Faut-il baisser les salaires dans le secteur public pour financer la lutte contre le coronavirus ?

Samedi 18 Avril 2020

Alors que, partout dans le monde, les gouvernements prennent des mesures d’urgence pour financer leur réponse à la pandémie de Covid-19, une question émerge dans le débat sur les politiques à mener : la masse salariale du secteur public, qui représente environ 8 % du PIB et 30 % des dépenses publiques des États au niveau mondial, devrait-elle être réduite pour financer une partie de cette riposte ? C’est une solution envisagée par les autorités du Brésil et de l’Uruguay, par exemple, et le Monténégro a déjà suspendu le versement de certaines indemnités à ses fonctionnaires. Est-ce une bonne idée ?


Dans de nombreux pays, les salariés du secteur public forment un groupe privilégié. Ils bénéficient d’une garantie de l’emploi et, en moyenne, ils perçoivent une rémunération de 20 % supérieure à celle des travailleurs du secteur privé . Il est donc tentant, pour les responsables politiques comme pour l’opinion publique, de penser qu’ils doivent faire des sacrifices pour le bien commun. Toutefois, avant toute décision de cet ordre, il convient de prendre en compte un certain nombre de considérations.

Premièrement, le secteur public est un employeur important et la protection de tous les emplois, publics et privés, est aujourd’hui une priorité. Selon les estimations de la Banque mondiale, le secteur public concentre environ 15 % de l’ensemble des travailleurs et 30 % des employés rémunérés   à l’échelle mondiale. Toute contraction de l’emploi ou des salaires d’une si grande partie de la main-d’œuvre mondiale provoquera un choc considérable. La masse salariale du secteur public constitue en elle-même une mesure anticyclique et elle doit être à ce titre préservée. Par ailleurs, compte tenu de la place prépondérante occupée par les femmes et les travailleurs peu qualifiés dans le secteur public, des baisses généralisées de leurs salaires auront un impact disproportionné sur les groupes qui ont le plus besoin de protection.

Deuxièmement, les salariés du public assurent une grande partie des services essentiels de première ligne en situation de crise. Par exemple, selon les données de la Banque mondiale, les enseignants et le personnel médical représentent respectivement quelque 30 % et 12 % des salariés du secteur public de dix pays d’Amérique latine. Près de la moitié des médecins de cette région travaillent dans des établissements publics. Il en va de même des ingénieurs, policiers, personnels des services sociaux, fonctionnaires du fisc, agents des services publics et vulgarisateurs agricoles pour lesquels il serait tout à fait justifié non pas de réduire les salaires, mais bien au contraire de verser des primes supplémentaires pour qu’ils continuent à travailler plus qu’en temps normal et à fournir des services indispensables à la société.      

Troisièmement, alors que les pays se heurtent à de graves pénuries de personnel essentiel pour répondre à la crise, les administrations devraient redéployer les effectifs présents, limiter les formalités pour permettre le télétravail et réorganiser les tâches et les responsabilités plutôt que d’imposer des compressions et des licenciements.

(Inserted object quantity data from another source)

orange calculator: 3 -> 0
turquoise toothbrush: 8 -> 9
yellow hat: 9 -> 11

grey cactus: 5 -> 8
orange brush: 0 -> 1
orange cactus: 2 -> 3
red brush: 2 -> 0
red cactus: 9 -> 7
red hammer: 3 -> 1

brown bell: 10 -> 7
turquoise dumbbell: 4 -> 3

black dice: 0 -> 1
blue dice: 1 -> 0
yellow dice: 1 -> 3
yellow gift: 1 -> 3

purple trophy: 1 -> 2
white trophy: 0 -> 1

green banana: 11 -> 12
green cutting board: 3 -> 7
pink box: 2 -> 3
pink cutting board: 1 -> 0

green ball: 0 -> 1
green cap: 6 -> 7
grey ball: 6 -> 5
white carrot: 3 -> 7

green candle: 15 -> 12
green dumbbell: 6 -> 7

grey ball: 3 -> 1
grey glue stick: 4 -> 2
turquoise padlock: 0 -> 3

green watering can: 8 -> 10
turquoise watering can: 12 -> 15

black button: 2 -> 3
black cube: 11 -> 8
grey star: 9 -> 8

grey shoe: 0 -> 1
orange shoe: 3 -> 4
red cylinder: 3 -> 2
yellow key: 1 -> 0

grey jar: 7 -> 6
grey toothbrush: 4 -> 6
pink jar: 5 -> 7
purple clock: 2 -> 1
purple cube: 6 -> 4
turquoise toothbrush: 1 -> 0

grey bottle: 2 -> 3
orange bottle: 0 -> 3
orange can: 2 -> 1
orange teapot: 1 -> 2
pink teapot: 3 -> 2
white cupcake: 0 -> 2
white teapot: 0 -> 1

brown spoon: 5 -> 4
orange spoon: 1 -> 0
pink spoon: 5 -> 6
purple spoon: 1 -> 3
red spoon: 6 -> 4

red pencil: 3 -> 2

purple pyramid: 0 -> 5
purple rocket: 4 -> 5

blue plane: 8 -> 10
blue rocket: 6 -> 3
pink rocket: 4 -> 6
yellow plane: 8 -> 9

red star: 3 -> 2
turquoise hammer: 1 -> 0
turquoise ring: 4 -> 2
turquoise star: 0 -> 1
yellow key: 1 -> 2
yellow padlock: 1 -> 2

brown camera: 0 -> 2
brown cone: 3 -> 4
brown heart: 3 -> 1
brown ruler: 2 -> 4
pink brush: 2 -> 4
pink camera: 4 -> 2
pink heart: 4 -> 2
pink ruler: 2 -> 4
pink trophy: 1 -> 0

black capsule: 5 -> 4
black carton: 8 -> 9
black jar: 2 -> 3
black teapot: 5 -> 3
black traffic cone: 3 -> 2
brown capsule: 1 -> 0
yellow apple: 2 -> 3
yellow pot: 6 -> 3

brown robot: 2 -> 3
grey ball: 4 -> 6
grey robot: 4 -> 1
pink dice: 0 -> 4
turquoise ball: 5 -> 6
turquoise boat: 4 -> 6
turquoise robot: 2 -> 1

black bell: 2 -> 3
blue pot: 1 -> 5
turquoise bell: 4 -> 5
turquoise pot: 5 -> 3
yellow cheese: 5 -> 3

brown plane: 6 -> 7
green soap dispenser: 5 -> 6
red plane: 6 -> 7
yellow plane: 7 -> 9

Malheureusement, de nombreux gouvernements ne sont pas en mesure de redéployer rapidement leurs personnels, faute d’outils technologiques, de données fiables, de règles souples de gestion des ressources humaines ou de moyens de coordination. Dans ces circonstances, la priorité à court terme est de ne pas nuire à la situation, avant de renforcer, à moyen et long terme, la capacité institutionnelle à répondre aux urgences.

Enfin, la réduction des effectifs du secteur public pendant la crise sanitaire actuelle pourrait entraver le processus ultérieur de reprise, tant sur le plan économique que social. De nombreux services et fonctions de l’État, notamment l’éducation, devront rattraper le temps perdu et auront besoin d’un soutien et d’une meilleure gestion pour y parvenir. Et nous avons aussi appris des crises budgétaires passées que les mesures de court terme telles que la baisse des effectifs et des rémunérations créent des distorsions durables dans l’emploi et les salaires du secteur public, étant donné que les motivations politiques et bureaucratiques sous-jacentes ne changent pas.

La crise du coronavirus met en évidence toute l’importance d’institutions publiques efficaces pour protéger les vies et les moyens de subsistance de la population. Elle a également révélé de manière dramatique la vulnérabilité des capacités des États, tous niveaux de revenu confondus. 
Pour de nombreux pays, il s’agira demain de réformer en profondeur le secteur public afin d’être mieux préparés à gérer la prochaine crise.